Zwar hat Haag mit der SPD-Politikerin Elisabeth Schätz eine Rathauschefin, die gern weitermachen möchte. Aber eine Sozialdemokratin inmitten im christsozialen Herzland Oberbayern einfach so durchwinken - das kommt für die im Stadtrat vorherrschende Haager CSU nicht infrage. Die Sozialdemokratin ist seit 2014 im Amt, davor war das rund 6500 Einwohner zählende Haag politisch jahrzehntelang tiefschwarz. Nun soll die Frau weg. Es funktioniere einfach die Zusammenarbeit mit der Bürgermeisterin nicht, sagt der CSU-Vorsitzende. "Es braucht einen Neuanfang, unser Ort ist vom Niedergang bedroht."

Um in Haag als künftiger Bürgermeister zu punkten, sind aber auch diverse Qualitäten wichtig, wie Ludwig Schletter erläutert. "Auftreten und Souveränität" seien natürlich wichtig, ebenso Erfahrungen.

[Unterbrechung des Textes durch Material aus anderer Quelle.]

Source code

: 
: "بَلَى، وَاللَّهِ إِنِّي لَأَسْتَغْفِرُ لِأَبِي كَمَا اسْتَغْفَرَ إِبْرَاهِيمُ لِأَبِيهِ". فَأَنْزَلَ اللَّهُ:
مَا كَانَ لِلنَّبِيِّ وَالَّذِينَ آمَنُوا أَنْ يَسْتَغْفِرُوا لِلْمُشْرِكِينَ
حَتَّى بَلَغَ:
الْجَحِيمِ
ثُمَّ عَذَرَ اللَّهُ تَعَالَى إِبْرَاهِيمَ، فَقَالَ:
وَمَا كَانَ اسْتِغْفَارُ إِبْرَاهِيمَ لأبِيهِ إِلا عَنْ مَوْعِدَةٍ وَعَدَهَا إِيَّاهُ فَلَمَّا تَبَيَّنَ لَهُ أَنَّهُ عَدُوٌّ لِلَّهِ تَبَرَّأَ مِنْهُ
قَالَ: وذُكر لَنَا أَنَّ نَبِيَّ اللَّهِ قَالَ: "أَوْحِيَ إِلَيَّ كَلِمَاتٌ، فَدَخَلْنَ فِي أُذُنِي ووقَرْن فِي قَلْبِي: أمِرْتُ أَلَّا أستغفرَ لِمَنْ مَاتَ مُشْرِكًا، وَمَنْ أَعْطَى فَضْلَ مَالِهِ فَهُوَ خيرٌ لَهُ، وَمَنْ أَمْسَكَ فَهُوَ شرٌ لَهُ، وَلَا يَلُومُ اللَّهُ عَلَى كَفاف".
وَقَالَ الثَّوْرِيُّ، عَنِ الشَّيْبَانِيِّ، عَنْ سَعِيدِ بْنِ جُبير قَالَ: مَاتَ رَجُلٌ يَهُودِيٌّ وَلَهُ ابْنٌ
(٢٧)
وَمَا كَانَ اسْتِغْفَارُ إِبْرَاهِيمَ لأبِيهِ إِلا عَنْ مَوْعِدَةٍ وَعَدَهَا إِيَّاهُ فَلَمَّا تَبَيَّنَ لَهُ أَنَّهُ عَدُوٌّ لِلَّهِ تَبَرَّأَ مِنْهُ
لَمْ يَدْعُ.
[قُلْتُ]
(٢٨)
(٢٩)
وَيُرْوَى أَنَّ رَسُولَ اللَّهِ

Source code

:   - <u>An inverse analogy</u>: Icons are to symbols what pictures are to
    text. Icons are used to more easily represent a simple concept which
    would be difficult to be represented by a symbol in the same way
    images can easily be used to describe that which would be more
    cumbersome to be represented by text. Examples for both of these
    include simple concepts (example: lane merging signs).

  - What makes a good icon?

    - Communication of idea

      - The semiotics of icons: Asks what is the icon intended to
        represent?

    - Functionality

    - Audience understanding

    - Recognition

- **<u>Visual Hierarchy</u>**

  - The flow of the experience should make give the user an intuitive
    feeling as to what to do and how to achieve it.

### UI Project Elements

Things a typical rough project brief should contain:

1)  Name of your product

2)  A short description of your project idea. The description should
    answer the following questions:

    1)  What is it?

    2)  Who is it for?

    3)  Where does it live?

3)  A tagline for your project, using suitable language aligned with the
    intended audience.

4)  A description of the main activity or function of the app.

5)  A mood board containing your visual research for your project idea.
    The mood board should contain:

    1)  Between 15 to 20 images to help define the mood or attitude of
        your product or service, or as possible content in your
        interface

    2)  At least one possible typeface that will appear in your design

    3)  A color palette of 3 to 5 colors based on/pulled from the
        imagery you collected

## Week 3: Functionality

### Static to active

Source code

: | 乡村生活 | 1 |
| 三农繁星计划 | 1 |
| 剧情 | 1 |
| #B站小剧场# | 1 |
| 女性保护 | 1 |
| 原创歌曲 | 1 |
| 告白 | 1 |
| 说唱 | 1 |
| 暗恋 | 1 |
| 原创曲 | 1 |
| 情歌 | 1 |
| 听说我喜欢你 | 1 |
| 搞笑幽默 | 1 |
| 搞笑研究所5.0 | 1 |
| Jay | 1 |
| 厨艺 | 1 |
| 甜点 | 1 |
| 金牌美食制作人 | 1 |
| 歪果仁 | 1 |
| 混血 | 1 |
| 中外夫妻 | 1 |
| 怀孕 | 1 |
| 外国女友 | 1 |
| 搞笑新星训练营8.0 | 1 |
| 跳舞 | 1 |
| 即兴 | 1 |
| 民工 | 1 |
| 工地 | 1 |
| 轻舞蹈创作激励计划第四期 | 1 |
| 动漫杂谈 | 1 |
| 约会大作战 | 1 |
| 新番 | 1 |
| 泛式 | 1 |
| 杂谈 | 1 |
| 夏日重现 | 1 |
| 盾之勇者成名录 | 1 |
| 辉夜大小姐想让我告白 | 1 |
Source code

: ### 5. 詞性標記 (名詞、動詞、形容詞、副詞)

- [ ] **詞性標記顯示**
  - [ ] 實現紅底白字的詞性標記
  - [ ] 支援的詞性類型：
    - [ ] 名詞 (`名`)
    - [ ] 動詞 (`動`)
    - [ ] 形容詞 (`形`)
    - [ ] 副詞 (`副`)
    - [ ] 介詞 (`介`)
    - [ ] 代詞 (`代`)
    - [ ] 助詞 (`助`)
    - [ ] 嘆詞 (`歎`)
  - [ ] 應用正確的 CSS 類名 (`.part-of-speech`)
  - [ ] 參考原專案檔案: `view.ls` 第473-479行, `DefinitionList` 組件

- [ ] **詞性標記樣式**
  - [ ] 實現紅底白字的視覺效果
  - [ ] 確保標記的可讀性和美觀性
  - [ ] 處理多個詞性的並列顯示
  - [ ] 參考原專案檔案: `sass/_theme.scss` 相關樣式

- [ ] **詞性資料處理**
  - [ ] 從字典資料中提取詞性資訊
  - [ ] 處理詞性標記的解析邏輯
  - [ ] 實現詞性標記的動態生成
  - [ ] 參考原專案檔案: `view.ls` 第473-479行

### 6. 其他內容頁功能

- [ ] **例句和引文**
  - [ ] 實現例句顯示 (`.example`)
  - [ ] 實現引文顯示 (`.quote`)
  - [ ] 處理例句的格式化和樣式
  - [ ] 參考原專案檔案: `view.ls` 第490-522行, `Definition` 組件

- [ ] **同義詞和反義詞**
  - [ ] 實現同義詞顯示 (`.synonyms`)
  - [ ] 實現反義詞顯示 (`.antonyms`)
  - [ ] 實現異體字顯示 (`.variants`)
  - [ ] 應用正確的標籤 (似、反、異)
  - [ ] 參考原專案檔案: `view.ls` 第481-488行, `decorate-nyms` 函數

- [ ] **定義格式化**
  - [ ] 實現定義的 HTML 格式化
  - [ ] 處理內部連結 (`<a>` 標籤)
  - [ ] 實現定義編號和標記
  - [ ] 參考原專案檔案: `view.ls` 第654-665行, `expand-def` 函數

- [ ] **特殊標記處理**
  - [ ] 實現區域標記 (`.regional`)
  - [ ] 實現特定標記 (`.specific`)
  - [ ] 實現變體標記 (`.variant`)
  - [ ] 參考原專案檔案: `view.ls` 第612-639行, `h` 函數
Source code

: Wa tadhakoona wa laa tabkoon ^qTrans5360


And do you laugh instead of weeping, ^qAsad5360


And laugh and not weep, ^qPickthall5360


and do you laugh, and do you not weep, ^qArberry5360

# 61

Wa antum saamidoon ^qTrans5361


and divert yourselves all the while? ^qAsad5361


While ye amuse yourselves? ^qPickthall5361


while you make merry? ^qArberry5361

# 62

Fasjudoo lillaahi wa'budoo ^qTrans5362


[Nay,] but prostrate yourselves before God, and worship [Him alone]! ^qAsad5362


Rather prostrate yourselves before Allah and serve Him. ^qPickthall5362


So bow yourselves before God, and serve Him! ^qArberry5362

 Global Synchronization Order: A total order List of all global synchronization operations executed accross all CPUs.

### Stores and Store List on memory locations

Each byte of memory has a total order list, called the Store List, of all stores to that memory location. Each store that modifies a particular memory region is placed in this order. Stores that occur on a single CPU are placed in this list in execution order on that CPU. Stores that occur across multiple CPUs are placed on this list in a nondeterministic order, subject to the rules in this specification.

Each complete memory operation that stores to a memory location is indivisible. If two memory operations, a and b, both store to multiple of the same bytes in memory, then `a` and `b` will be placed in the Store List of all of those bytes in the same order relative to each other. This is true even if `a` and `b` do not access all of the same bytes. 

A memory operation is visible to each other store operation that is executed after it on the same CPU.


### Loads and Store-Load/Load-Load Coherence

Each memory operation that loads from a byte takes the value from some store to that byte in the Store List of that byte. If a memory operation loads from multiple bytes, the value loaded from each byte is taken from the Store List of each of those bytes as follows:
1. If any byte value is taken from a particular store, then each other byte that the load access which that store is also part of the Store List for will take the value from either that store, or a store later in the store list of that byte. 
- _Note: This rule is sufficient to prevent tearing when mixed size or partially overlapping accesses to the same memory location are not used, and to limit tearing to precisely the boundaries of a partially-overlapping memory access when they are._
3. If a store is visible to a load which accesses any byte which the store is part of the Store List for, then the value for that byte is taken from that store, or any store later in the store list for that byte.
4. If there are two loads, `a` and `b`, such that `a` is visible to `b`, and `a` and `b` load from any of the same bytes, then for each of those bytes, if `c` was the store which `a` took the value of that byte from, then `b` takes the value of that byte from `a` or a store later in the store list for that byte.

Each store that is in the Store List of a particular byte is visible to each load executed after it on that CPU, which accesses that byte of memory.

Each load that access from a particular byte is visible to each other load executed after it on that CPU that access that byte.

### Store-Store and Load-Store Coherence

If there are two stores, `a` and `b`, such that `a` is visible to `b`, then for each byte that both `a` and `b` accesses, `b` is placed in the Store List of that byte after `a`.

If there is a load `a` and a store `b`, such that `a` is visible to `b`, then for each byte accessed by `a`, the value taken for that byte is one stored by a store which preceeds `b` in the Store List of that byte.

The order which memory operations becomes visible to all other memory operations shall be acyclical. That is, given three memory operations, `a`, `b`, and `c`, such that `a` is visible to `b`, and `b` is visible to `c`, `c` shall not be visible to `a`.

Und es komme auch auf die künftige First Lady an. "Die muss fesch wirken, darf aber keine Gucci-Tussi sein." Gern würde man jemanden nehmen, der in einer anderen Kommune bisher in der Verwaltung arbeitet - etwa einen Kämmerer -, aber aus Respekt vor seinem örtlichen Bürgermeister diesen nicht herausfordern möchte.

Markus Trinkwalder ist Vorsitzender der Freien Wähler in der Gemeinde Biessenhofen im Landkreis Ostallgäu. Der amtierende Bürgermeister von der CSU ist seit 2008 im Amt, vor fünf Jahren wurde er ohne Gegenkandidaten wiedergewählt. Das soll sich im nächsten Frühjahr zur Wahl nicht wiederholen, deshalb suchen die Freien Wähler der 4000 Einwohner starken Gemeinde nach einem eigenen Kandidaten. "Der Bürger muss in der Demokratie eine Auswahl haben", findet Markus Trinkwalder.

Grundsätzlich hätte er selbst auch Interesse zu kandidieren, aber mit zwei kleinen Kindern und einer ebenfalls berufstätigen Frau sieht er keine Chance, den Job des Bürgermeisters bewältigen zu können. Zwei Bewerbungen habe man bisher bekommen, davon sei einer der Interessenten inzwischen wieder abgesprungen. Vielleicht ist die Aussicht, gegen einen Amtsinhaber - der selbst nach Aussage der Opposition keinen schlechten Job macht - zu verlieren, zu groß.